Cette équipe nationale composée pratiquement de joueurs nés en France est quand même arrivée à se qualifier en Coupe du monde…
En tant que supporter algérien, j'ai été fier de cette qualification car, comme je viens de le dire, ces joueurs nés en France ont prouvé leur amour pour l'Algérie et c'est le plus important à mes yeux. L'amour du maillot c'est essentiel, qu'on soit nés ici ou là-bas.
Abedi Pelé avait déclaré un jour que l'actuelle équipe nationale algérienne ne pourra jamais rivaliser avec la vôtre…

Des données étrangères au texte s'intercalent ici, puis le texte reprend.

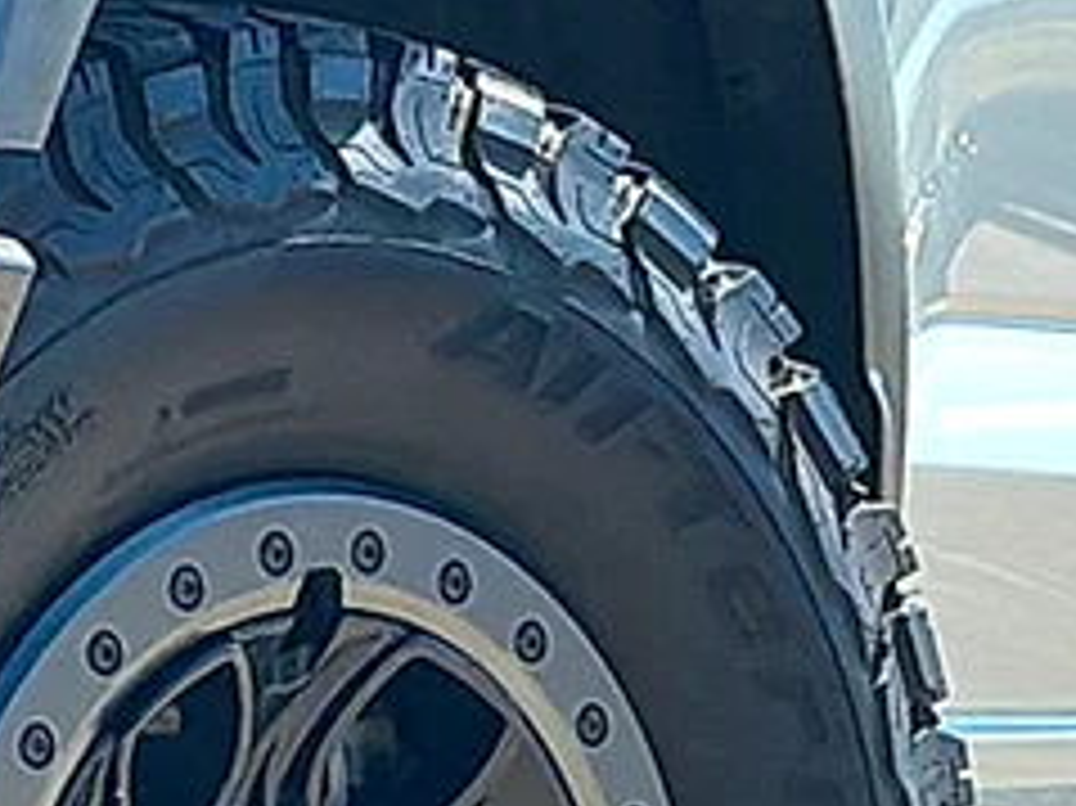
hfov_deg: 8.4
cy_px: 1132
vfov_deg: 6.3
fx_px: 7270
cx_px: 932
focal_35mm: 234
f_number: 1.78
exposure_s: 1/4608
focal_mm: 6.86
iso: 80
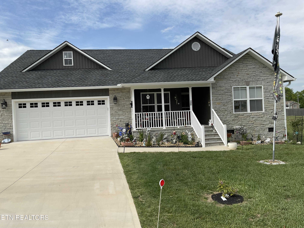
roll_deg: +3.4
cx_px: 152
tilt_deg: -2.2
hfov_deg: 61.7
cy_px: 114
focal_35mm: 29
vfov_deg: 48.2
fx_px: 255
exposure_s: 1/2227
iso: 16
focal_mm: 3
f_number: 1.8
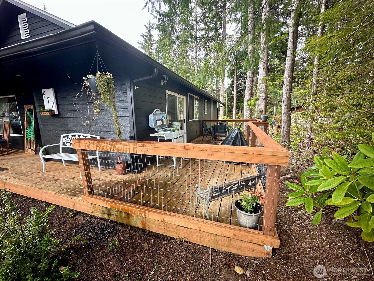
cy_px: 140
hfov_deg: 102.1
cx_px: 187
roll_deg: +0.7
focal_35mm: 14
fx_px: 151
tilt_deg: -9.6
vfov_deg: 85.7
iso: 80
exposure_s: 1/99
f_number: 2.2
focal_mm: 2.22
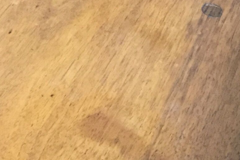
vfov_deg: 10.7
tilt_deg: -44.2
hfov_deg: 16.0
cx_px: 146
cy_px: 110
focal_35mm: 128
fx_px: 853
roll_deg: -9.2
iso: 400
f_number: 2.2
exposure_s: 1/17
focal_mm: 4.15
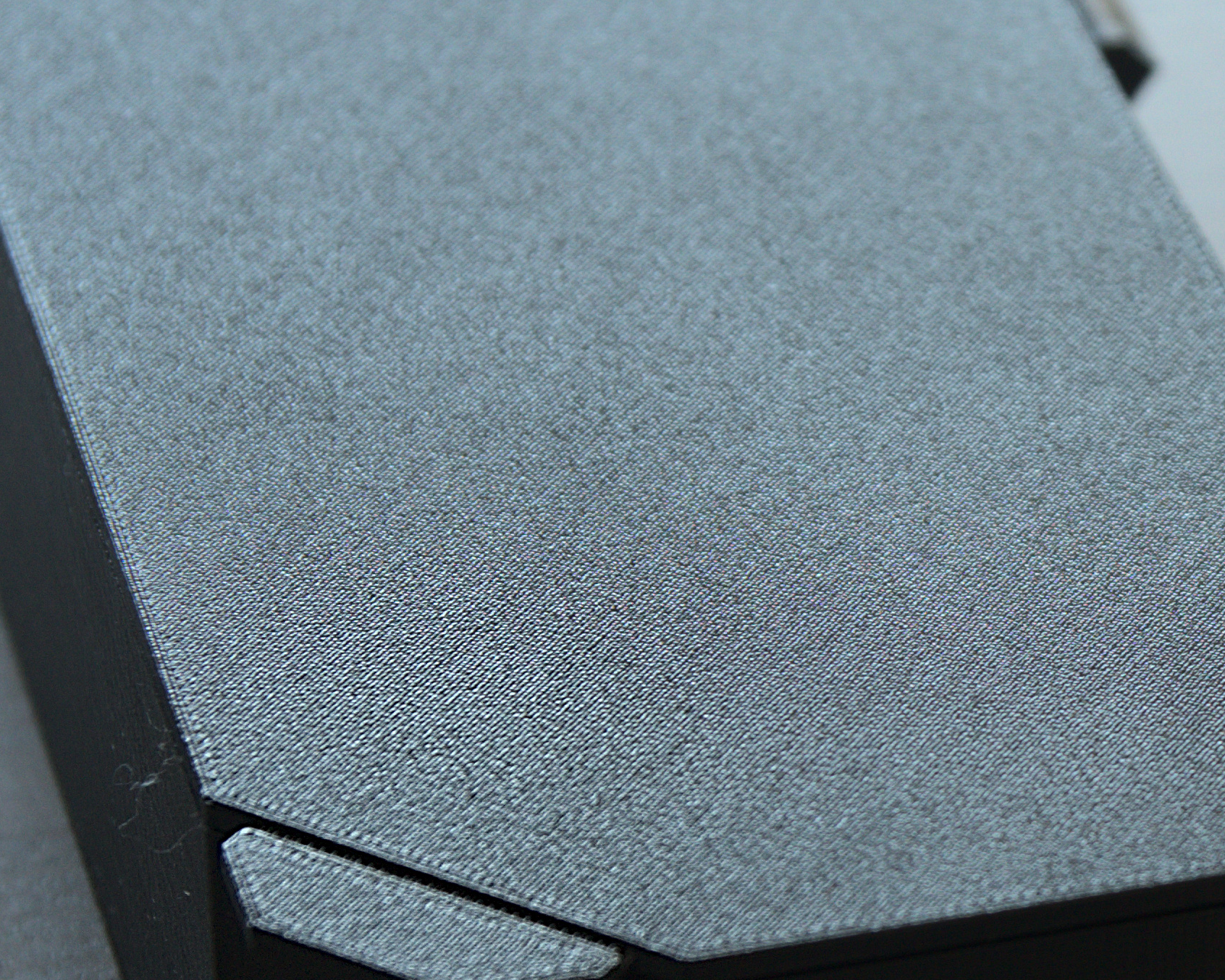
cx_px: 1452
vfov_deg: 6.2
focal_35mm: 250
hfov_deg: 7.7
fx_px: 9065
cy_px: 513
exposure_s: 1/50
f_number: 4
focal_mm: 50
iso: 800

Je me rappelle de Pelé lorsqu'il avait commencé à jouer avec le Ghana lors de la CAN 82. A cette époque, il était tout jeune mais il nous regardait déjà avec des yeux admiratifs. Pour répondre à votre question, je vais vous raconter une anecdote :
une fois, un jeune est venu me dire la même chose après la qualification de l'équipe nationale au Mondial sud-africain. Je lui ai dit : écoute mon fils, il ne faut jamais comparer les deux équipes. Toutefois, les joueurs actuels ne doivent pas oublier leurs aînés en en faisant des modèles. Nous, dans les années 80, notre modèle c'était l'équipe du FLN.
Aujourd'hui, nous devons servir d'exemple à cette génération. Malheureusement, certains veulent à tout prix effacer l'histoire. Avec rien, nous nous sommes qualifiés deux fois en Coupe du monde et cinq fois à la CAN, cela personne ne peut l'effacer. Les jeunes ne doivent pas l'oublier pour faire plus que nous incha Allah, car le football algérien ne s'est pas arrêté en 82.

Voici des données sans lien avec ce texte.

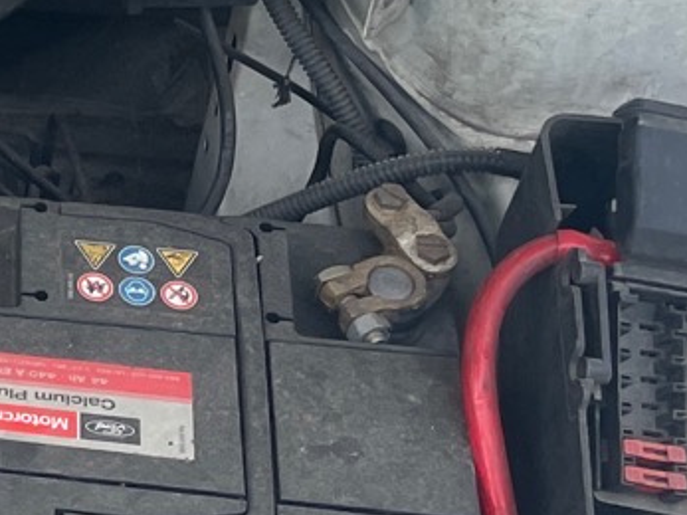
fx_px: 2678
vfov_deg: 10.8
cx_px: -723
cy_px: -129
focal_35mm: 135
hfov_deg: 12.7
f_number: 1.6
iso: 32
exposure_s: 1/812
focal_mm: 4.2
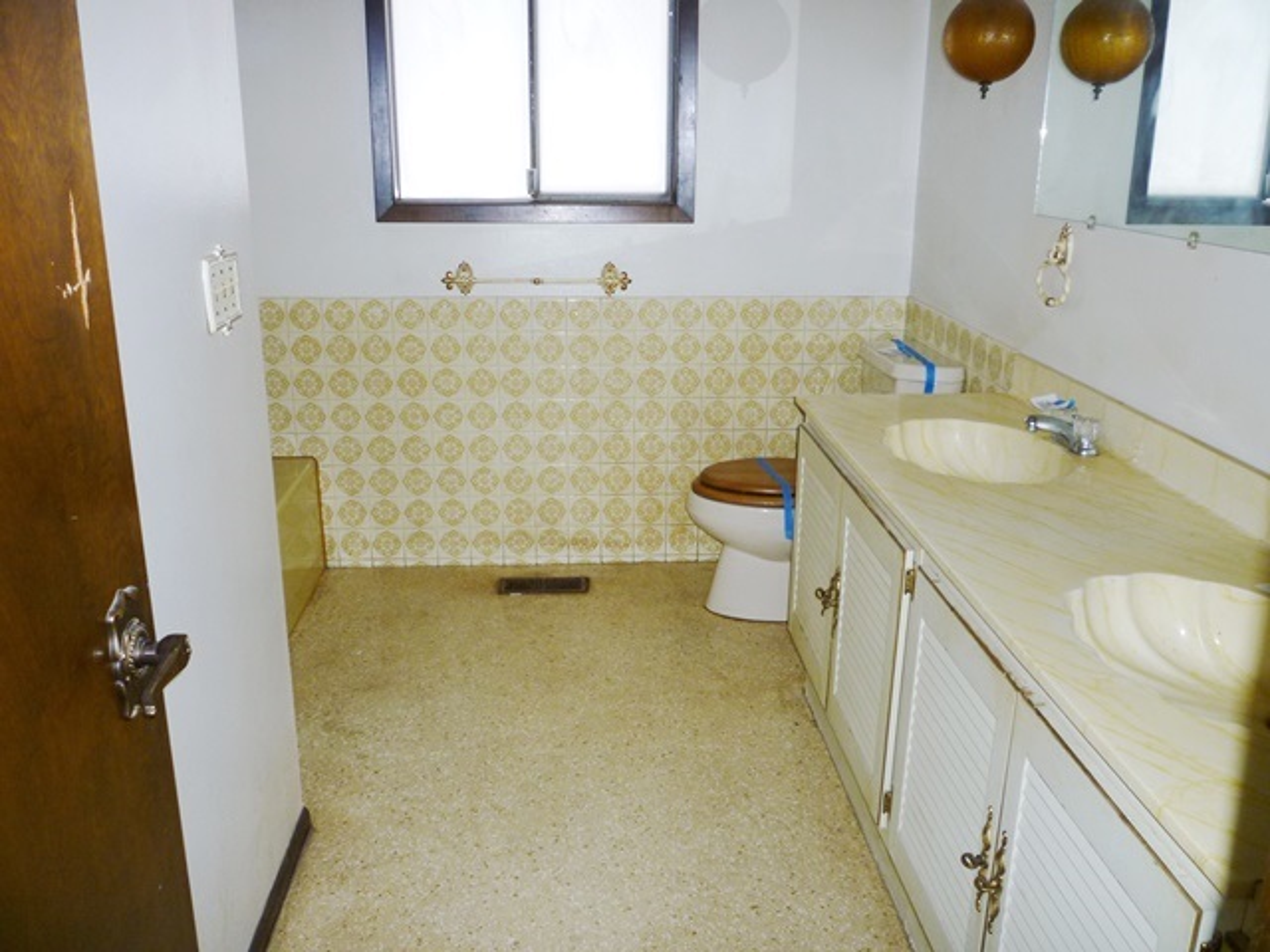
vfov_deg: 48.2
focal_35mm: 29
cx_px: 635
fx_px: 1064
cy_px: 476
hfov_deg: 61.7
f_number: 3.3
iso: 125
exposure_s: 1/60
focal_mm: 5.2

Y a-t-il des joueurs qui vous ont appelé pour vous demander des conseils ?
Oui. Avant la CAN en Angola, Yazid Mansouri et Anthar Yahia m'ont appelé. C'était pour discuter seulement et j'en ai profité pour leur rappeler les attentes du peuple algérien avant cette compétition. Je leur ai glissé quelques conseils qui pouvaient leur servir, notamment pour leur première participation en Coupe du monde.
J'avoue que lorsque la personne qui me les a passés m'avait dit que Yahia et Mansouri voulaient me parler, j'étais très touché. Cela prouve que l'actuelle génération n'a pas oublié les anciens, car j'ai senti dans leur voix de l'admiration et un grand respect pour ma modeste personne.

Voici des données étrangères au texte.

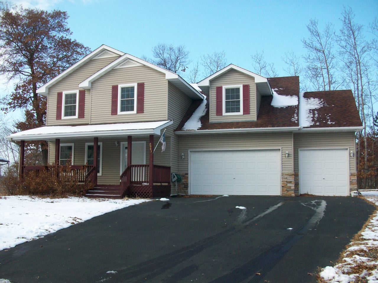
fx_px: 371
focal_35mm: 34
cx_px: 189
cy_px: 142
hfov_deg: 54.0
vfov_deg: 41.8
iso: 80
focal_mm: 5.7
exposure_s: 1/410
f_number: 2.8
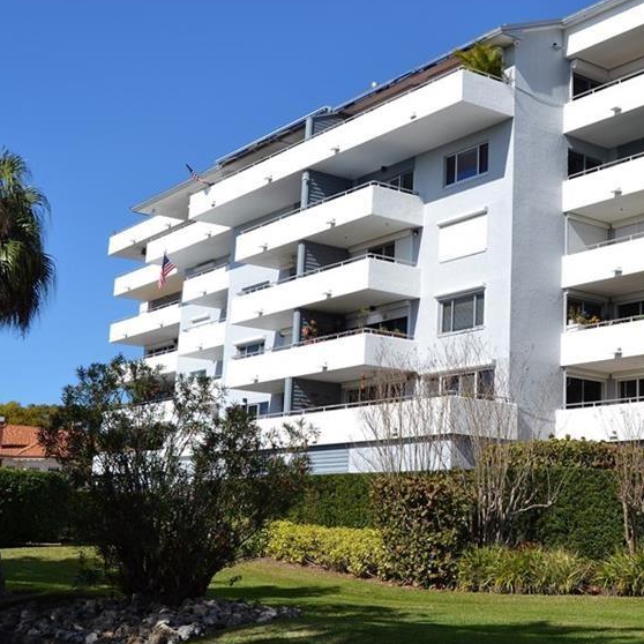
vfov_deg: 31.7
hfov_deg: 31.5
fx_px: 1132
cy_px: 287
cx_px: 437
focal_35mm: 54
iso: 100
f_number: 9
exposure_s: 1/320
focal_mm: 23
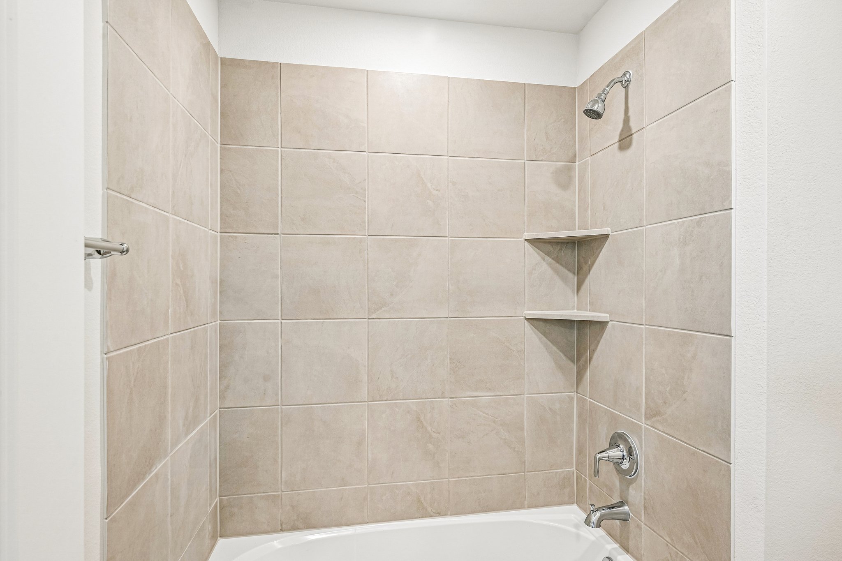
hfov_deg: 90.0
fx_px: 421
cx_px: 421
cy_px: 280
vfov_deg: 67.4
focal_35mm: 18
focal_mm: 18
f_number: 8
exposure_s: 1/13
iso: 400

Que craignez-vous pour l'équipe d'Algérie le 4 juin à Marrakech ?
Vous savez, l'actuelle équipe défend très bien. Son problème c'est devant. Nous sommes capables de jouer pour ne pas encaisser, mais faut-il se contenter de jouer le nul ? Moi, je dis non. Il faut donc trouver des solutions pour marquer.
Le problème de l'attaque c'est la qualité des joueurs ou la tactique adoptée ?
Un peu les deux. Il faut donc changer et essayer de jouer comme on l'avait fait contre l'Egypte à Blida avec deux attaquants de pointe et Ziani juste derrière pour les alimenter en passes dans les espaces.
Un attaquant comme Djebbour, on ne lui donne pas assez de bons ballons dans la course, il faut savoir jouer sur ses qualités et mieux exploiter un jeu fait de débordements sur les côtés.